**Passage:**
++++++++++++++++++++
Cops Act Like Soldiers at Small Georgia Neo–Nazi Rally

This image was removed due to legal reasons.

Dressing and acting more like they were on patrol in Afghanistan than policing a neo–Nazi rally in a small town in Georgia, hundreds of police officers in combat gear and carrying high–powered weapons demonstrated what it looks like when we militarize our police forces.

HuffPost reporter Christopher Mathias described the scene in Newnan, GA, as a “heavily militarized police force of some 400 officers” that “aggressively patrolled a small neo-Nazi rally in this city 40 miles southwest of Atlanta on Saturday and arrested about 10 counterprotesters, many for the crime of wearing a mask.”
++++++++++++++++++++
**Data:**
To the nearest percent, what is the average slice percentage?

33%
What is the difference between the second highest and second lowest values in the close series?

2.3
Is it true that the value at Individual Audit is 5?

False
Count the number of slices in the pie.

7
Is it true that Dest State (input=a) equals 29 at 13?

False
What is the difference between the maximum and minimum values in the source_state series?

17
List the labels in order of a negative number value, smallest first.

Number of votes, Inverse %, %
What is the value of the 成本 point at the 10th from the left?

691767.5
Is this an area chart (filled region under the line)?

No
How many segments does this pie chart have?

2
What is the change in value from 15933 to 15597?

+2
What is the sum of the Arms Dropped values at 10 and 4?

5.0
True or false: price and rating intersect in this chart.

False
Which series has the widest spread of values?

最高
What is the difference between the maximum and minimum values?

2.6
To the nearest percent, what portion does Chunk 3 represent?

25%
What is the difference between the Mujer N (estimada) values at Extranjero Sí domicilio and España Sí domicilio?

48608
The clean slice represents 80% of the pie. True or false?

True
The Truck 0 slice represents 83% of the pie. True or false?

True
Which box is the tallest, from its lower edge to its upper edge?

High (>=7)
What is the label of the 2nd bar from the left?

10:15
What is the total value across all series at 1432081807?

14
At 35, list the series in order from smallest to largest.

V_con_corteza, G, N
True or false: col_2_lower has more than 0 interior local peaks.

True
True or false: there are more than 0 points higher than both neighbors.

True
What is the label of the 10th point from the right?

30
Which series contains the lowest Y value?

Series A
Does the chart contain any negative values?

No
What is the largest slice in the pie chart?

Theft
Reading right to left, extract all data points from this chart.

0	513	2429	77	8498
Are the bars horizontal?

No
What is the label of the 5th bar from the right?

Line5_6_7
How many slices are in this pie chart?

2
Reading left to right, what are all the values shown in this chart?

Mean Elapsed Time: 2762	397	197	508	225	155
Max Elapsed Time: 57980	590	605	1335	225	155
++++++++++++++++++++
**Required actions:**
1. According to the article on the Georgia rally, how far is Newnan from Atlanta?
2. Update the article on the Georgia rally, starting at "This image was" and ending at "our police forces.", with "combat gear" replaced by "riot gear".
3. Continue the article on the policing of the Georgia neo-Nazi rally from where it stops.

**Task responses:**
1. Newnan is 40 miles southwest of Atlanta.

2.
This image was removed due to legal reasons.

Dressing and acting more like they were on patrol in Afghanistan than policing a neo–Nazi rally in a small town in Georgia, hundreds of police officers in riot gear and carrying high–powered weapons demonstrated what it looks like when we militarize our police forces.

3.
Ten arrests may not seem like much, but in a video posted on Twitter, Mathias said it was “the most over-aggressive policing” he’d ever seen:


That included one officer directly pointing his weapon at protesters and journalists, an incident that can be seen in the video. “At one point, an officer pointed what seemed to be a modified AR-15 at the faces of counterprotesters, none of whom appeared to be armed,” Mathias wrote. Those who were arrested were tackled and thrown to the ground, and then moved out of the view of reporters.

“The demonstrators were placed face down in the street. The police moved members of the media away from the area and blocked the view with vans,” USA Today reported, citing The Atlanta Journal-Constitution. All of this activity was to facilitate about 60 neo–Nazis who wanted to hold a hate rally organized by the National Socialist Movement in a designated area where only about 30 neo–Nazis ended up taking the stage.

Officials clearly had wanted to avoid a repeat of the tragic events last year in Charlottesville, VA, which were marked by violence, clashes, and chaos between neo–Nazis and other white supremacists on one side and anti–fascist protesters on the other. Those clashes culminated in a vehicular attack on peaceful protesters that killed 32–year–old protester Heather Heyer and injured several others.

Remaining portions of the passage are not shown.